== Consigne ==
Reprenez le passage du texte sur la place des femmes dans les médias maliens qui commence par « Entre formation, accès » et se termine par « professionnelle des femmes. », en remplaçant « visibilité médiatique » par « présence médiatique ».

== Extrait fourni ==
☆ ☆ ☆ ☆ ☆ ☆ ☆

Alors que la place des femmes dans les médias maliens continue de susciter des interrogations, M. Modibo Fofana, président de l’Association des Professionnels de la Presse en Ligne au Mali (APPEL Mali), défend leur participation dans le secteur. Formation, accès aux responsabilités, traitement des sujets liés aux femmes : il livre son analyse et revient sur les initiatives de son association en faveur d’une plus grande visibilité féminine.
Entre formation, accès aux responsabilités et visibilité médiatique, la place des femmes dans le paysage médiatique malien reste au cœur des enjeux de professionnalisation du secteur. C’est ce que M. Modibo Fofana souligne dans son interview qu’il nous a accordée, tout en misant sur la formation professionnelle des femmes.
D’entrée de jeu, M. Modibo Fofana indique que la formation constitue l’un des piliers essentiels du développement du journalisme au Mali. À la tête de l’APPEL Mali depuis plusieurs années, il affirme que son association organise régulièrement des sessions de renforcement de capacités à l’intention des professionnels des médias. « La formation, c’est l’une des colonnes vertébrales de notre association », souligne-t-il.

☆ ☆ ☆ ☆ ☆ ☆ ☆

== Données sources ==
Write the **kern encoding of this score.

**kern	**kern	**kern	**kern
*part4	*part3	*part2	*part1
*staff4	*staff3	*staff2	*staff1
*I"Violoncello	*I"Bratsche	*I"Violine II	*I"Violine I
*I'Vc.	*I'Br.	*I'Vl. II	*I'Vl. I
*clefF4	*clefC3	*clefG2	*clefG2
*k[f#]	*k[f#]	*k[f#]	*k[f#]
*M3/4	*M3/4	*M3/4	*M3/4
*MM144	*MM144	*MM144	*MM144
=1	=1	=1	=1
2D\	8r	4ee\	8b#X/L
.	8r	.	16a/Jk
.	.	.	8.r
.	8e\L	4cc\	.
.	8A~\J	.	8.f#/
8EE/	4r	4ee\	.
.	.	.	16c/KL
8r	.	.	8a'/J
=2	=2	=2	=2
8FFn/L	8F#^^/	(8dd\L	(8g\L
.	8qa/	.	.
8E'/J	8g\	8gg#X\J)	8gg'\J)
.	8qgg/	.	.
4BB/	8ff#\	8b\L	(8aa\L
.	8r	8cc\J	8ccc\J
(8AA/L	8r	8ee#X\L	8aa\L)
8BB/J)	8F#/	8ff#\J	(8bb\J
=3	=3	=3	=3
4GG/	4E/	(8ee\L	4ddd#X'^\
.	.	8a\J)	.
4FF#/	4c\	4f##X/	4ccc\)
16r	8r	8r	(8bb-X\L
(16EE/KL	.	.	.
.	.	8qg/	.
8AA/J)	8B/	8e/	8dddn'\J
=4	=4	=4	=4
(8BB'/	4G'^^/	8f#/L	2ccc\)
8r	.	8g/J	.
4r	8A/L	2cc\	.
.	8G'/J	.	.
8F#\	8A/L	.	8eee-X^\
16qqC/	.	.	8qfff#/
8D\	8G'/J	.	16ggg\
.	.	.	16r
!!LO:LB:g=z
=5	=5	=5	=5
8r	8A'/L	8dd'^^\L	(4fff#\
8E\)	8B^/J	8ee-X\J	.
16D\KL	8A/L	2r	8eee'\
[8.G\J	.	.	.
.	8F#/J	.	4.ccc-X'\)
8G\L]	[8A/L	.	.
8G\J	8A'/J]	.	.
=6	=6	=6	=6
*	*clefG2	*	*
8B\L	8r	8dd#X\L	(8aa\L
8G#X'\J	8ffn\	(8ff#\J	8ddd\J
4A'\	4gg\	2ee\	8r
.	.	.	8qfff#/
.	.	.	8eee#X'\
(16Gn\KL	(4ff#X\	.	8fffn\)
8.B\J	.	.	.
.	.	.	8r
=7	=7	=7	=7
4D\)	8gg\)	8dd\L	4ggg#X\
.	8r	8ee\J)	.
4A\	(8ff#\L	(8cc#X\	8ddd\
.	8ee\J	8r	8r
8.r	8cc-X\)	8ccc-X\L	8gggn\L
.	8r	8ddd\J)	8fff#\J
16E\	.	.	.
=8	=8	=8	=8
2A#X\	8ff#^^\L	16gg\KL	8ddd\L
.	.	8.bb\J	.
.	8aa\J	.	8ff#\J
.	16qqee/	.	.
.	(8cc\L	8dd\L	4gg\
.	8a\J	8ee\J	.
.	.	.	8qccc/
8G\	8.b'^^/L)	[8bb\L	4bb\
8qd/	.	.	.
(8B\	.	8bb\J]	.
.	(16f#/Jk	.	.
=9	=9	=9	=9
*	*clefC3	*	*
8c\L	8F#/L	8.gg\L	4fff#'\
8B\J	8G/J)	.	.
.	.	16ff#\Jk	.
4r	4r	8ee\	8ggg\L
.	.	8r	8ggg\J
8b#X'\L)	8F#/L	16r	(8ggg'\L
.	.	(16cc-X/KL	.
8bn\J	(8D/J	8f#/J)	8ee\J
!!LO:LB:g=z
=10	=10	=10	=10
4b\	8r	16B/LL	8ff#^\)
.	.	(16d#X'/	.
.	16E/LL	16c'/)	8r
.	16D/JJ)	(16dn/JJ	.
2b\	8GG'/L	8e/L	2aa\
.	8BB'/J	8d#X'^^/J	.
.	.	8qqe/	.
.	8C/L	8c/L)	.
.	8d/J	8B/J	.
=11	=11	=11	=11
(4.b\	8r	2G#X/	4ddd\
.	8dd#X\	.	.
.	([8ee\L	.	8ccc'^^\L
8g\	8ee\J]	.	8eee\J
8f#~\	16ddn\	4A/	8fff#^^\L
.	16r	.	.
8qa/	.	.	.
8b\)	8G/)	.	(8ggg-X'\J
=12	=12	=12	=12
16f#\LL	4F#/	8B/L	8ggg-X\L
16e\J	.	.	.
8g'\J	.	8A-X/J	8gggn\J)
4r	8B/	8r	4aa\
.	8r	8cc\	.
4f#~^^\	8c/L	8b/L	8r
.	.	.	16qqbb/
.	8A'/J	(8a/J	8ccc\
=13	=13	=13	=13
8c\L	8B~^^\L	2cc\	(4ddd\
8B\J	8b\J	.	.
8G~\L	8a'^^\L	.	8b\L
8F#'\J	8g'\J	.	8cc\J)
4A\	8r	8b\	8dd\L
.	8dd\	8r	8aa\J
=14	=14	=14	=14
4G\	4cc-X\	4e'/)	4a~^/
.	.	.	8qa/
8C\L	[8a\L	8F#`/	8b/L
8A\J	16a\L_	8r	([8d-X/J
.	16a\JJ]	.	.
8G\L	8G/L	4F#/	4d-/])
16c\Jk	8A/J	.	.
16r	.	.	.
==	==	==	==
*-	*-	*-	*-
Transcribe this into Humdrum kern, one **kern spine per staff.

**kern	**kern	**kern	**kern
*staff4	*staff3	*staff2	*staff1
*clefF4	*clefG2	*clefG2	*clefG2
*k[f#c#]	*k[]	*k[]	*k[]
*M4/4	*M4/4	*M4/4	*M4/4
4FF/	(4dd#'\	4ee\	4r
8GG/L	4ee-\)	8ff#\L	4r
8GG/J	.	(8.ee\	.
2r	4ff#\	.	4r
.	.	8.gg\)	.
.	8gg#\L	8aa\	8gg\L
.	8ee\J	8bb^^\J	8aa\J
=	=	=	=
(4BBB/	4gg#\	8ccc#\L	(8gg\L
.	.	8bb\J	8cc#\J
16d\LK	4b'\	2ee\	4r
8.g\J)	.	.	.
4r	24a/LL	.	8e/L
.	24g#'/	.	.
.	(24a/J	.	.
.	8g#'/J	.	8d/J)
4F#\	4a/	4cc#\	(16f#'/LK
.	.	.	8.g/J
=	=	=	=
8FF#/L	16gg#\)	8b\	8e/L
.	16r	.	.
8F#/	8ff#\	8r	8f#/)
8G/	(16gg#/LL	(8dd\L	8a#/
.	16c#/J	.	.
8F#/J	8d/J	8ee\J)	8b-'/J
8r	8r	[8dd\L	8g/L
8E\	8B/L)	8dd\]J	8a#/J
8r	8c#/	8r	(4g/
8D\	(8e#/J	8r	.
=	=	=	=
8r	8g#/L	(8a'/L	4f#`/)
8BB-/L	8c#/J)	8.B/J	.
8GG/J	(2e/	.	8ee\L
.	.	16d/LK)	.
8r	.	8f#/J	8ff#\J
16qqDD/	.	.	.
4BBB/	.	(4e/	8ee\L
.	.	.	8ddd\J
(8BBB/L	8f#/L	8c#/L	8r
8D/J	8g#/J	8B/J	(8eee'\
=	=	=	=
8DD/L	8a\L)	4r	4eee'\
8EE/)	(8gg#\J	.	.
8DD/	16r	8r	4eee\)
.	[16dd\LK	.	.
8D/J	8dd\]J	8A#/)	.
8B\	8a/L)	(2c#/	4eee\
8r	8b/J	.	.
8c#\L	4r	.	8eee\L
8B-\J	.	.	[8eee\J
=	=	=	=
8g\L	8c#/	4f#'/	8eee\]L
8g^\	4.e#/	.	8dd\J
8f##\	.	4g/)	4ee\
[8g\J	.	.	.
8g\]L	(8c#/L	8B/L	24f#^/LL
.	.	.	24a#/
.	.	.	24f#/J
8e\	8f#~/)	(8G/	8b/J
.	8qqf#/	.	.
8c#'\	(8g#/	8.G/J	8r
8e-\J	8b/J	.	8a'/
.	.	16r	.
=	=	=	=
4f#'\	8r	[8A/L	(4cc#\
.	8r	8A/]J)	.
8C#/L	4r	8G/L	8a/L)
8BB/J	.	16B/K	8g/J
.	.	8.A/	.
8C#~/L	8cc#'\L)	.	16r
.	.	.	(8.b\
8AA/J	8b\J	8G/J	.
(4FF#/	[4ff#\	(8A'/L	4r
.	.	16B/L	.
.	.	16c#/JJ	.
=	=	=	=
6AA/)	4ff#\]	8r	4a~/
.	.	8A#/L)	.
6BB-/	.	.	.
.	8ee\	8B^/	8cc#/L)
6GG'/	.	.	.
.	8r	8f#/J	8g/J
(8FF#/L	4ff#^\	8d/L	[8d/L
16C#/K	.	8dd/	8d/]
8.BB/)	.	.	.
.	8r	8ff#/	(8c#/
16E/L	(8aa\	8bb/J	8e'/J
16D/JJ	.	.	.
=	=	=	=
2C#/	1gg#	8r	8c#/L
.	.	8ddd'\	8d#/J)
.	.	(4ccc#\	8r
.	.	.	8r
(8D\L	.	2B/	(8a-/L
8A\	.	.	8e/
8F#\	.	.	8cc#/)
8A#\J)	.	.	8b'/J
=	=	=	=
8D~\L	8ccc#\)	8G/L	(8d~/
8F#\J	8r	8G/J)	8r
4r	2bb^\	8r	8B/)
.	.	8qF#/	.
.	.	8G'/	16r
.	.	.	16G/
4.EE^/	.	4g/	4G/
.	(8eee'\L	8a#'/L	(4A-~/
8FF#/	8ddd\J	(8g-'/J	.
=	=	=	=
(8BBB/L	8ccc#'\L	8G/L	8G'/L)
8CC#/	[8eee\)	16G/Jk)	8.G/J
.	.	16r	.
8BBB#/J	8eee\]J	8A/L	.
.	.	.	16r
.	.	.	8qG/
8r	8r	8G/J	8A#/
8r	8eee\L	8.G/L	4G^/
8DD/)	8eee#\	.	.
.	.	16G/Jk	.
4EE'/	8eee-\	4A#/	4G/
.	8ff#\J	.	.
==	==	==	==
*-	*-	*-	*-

☆ ☆ ☆ ☆ ☆ ☆ ☆

== Résultat ==
Entre formation, accès aux responsabilités et présence médiatique, la place des femmes dans le paysage médiatique malien reste au cœur des enjeux de professionnalisation du secteur. C’est ce que M. Modibo Fofana souligne dans son interview qu’il nous a accordée, tout en misant sur la formation professionnelle des femmes.